The statute of limitations on asbestos claims was recently reevaluated by the Minnesota Supreme Court. In Palmer v. Walker Jamal Company, the court reinforces that the clock begins when the plaintiff learns they have an asbestos-related disease, rather than when they identify a specific product as a potential cause.
Gary Palmer (Decedent), diagnosed with mesothelioma in December 2011, learns the cause of his mesothelioma is from exposure to asbestos the next month. The following year, he files an asbestos-related product liability action in North Dakota. Ultimately, the trial court dismisses the case because North Dakota is not the appropriate jurisdiction. Deborah Palmer (Plaintiff), Decedent’s widow, refiles the lawsuit in Minnesota state court on February 23, 2018. The Plaintiff alleges that the Decedent developed mesothelioma after working around asbestos-containing brakes as a janitor at a car dealership.
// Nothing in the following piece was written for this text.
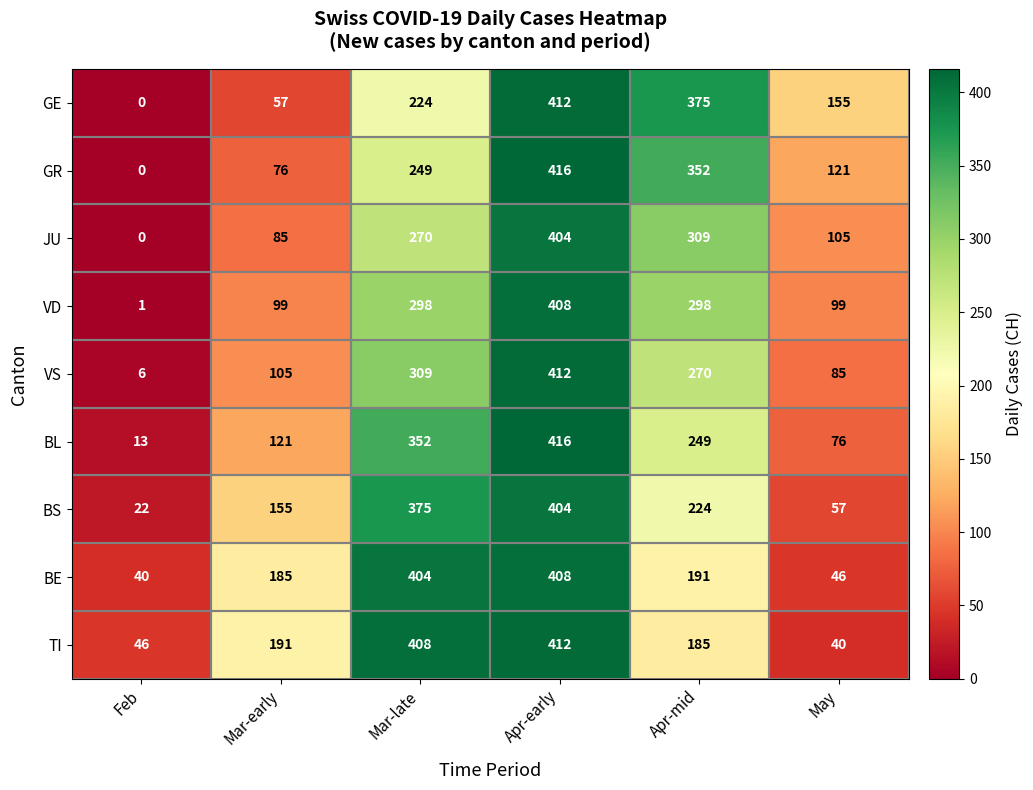

Which series changed the most between Apr-mid and May?

GR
The brake manufacturer files a motion for summary judgment under the six-year statute of limitations on asbestos claims. The claim, that the Decedent knew of his disease’s relationship to asbestos as late as January 2012. The district court grants the brake manufacturer’s summary judgment motion. The court concludes that the statute of limitations bars the Plaintiff’s claim. Filed more than six years after the Decedent learns that exposure to asbestos caused his mesothelioma, the claim is outside the timeline.
The Plaintiff appeals. Plaintiff argues that the statute of limitations on asbestos claims does not begin until the Decedent can identify a specific manufacturer’s asbestos-containing product as the source of his exposure. The court of appeals rejects the Plaintiff’s argument and the Minnesota Supreme Court grants a petition for further review.
The Court analyzes their previous opinion in DeCosse v. Armstrong Cork Co. There, a widow brought a wrongful death suit four years after her husband died of mesothelioma. This was after learning her husband’s disease may have been caused by asbestos exposure. In DeCosse, the Court held that “because of the unique character of asbestos-related deaths, wrongful death actions brought in connection with those deaths accrue either upon the manifestation of the fatal disease in a way that is causally linked to asbestos, or upon the date of death—whichever is earlier.” Mr. DeCosse’s illness was not causally linked to asbestos. Thus, the statute of limitations began to run at the date of his death.
The Palmer Court uses the analysis from DeCosse to determine when the Plaintiff’s wrongful death claim accrued. In January 2012, the Decedent first learns the cause of his mesothelioma is from exposure to asbestos. The clock begins. The Plaintiff argues the identity of an alleged tortfeasor is required for the statute of limitations to begin. The Court is not persuaded. The Court states that the discovery rule argument fails because “there is rarely a magic moment” when asbestos exposure can be said to have caused the disease, unlike many other tort claims.
Because of the unique nature of this type of ongoing tort, the Court reaffirms that a claim accrues on the date of death or the point at which the disease is linked to asbestos, whichever is earlier. As a result, the Plaintiff’s lawsuit is barred because the lawsuit should have been filed on or before January 2018.
Defendants in toxic tort matters have long been subject to courts’ unique interpretations of when the clock officially starts to run on the statute of limitations on asbestos claims. The Palmer decision, which refused to alter the timeline or grant the Plaintiff more time in an asbestos case, underscores the importance of assessing and asserting statute of limitation defenses when possible.